Typically, a 2013 car is cheaper to insure than a 2014 model, all else equal. Insurance pricing depends on the vehicle’s value, repair costs, safety features, theft risk, and the driver’s profile. This article explains why the model year matters and how to compare quotes effectively.
When you’re shopping for car insurance, it’s important to compare quotes for both model years using the same coverage levels and deductibles. Small differences in trim, tech features, or financing can swing premiums. Below is a breakdown of the key factors and practical steps to evaluate the cost difference.
How model year affects insurance costs
Here are the main factors that influence how the model year affects premiums:
- Vehicle value and depreciation: A newer 2014 model generally has a higher replacement value than a 2013, which can raise collision and comprehensive premiums if you’re involved in a total-loss scenario.
- Repair costs and parts availability: Newer cars often use advanced electronics and sensors; repairs can be more expensive and require specialized labor.

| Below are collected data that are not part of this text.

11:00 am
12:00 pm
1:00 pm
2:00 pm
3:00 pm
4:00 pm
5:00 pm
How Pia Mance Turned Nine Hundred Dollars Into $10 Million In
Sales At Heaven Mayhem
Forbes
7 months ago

- Safety features and crash ratings: If the 2014 model adds active safety tech (e.g., automatic emergency braking, lane-keeping assist), insurers may offer discounts that offset some of the premium increase from higher value.

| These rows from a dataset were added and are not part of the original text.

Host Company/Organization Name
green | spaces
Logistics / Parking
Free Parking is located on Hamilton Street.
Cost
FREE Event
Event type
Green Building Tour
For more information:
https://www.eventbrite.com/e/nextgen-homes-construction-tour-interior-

- Theft risk and vehicle security: Improvements in anti-theft tech on newer models can reduce theft premiums in some cases.
- Financing and coverage requirements: If the car is financed, lenders may require full coverage, which affects premium totals; a newer loan can raise your costs even if the year itself is only one year newer.
The above factors interact in complex ways, so the year difference can be small for some models and larger for others. In general, the 2013 model tends to be cheaper to insure than the 2014 model because of lower replacement costs, all else being equal.
ADAS and advanced safety features
Advanced driver-assistance systems (ADAS) that appeared more commonly in 2014+ models can trigger insurance discounts. The net effect depends on the specific features, how widely they are used, and the insurer’s rate plans. If a 2014 model includes robust safety tech, it may offset some of the premium increase from its higher value.
How to compare quotes effectively
To compare quotes accurately, obtain side-by-side quotes for the 2013 and 2014 versions of the same model with the same coverage and deductibles.
- Get quotes from multiple insurers for both years to see which company offers the best rate for each model year.
- Use identical coverage: liability limits, collision and comprehensive deductibles, medical payments/PIP, and any extras like roadside assistance.
- Ask about telematics and usage-based discounts; some carriers adjust rates based on driving data, which can affect the year-to-year difference.
- Consider safety features and discounts: explicitly list ADAS features when requesting quotes so insurers can apply relevant credits.
- Factor total cost of ownership: warranty coverage, maintenance costs, and depreciation can influence long-term affordability beyond the monthly premium.
After collecting quotes, compare annual premiums, deductibles, coverage limits, and discounts. The cheaper upfront premium isn’t always the best value if it comes with lower coverage or higher out-of-pocket costs later. In many cases, the 2013 model remains cheaper to insure, but specifics vary by vehicle and insurer.
Summary
The short takeaway: in most scenarios, a 2013 car is cheaper to insure than a 2014 model because of lower replacement value and depreciation. However, newer safety features in a 2014 version, plus available discounts, can narrow or even reverse that gap for certain models. The only reliable way to know is to shop and compare quotes for the exact makes, models, years, and coverage you’re considering.